■ YOUR GOAL:
Put the text lines from all of the records into a numbered list, skipping any blank lines. Leave the pictures out.

Saved entries
******************************

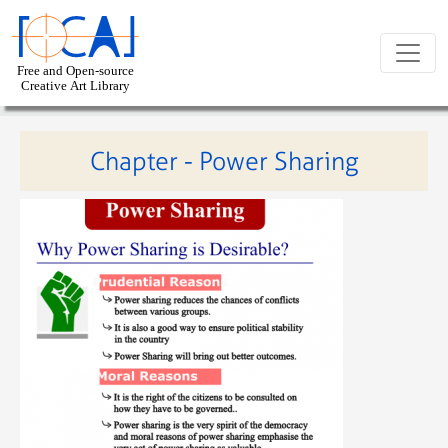
Skip to main content
Chapter - Power Sharing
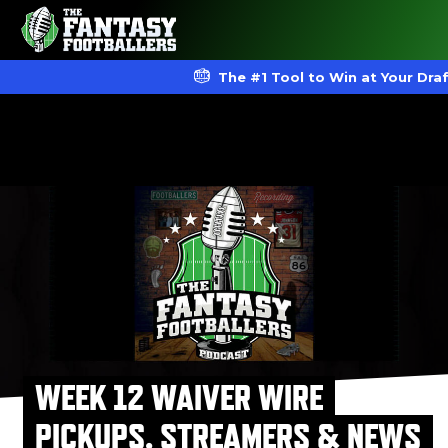
The #1 Tool to Win at Your Dra
WEEK 12 WAIVER WIRE
PICKUPS, STREAMERS & NEWS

******************************

■ RESPONSE BELOW:
1. Skip to main content
2. Chapter - Power Sharing
3. The #1 Tool to Win at Your Dra
4. WEEK 12 WAIVER WIRE
5. PICKUPS, STREAMERS & NEWS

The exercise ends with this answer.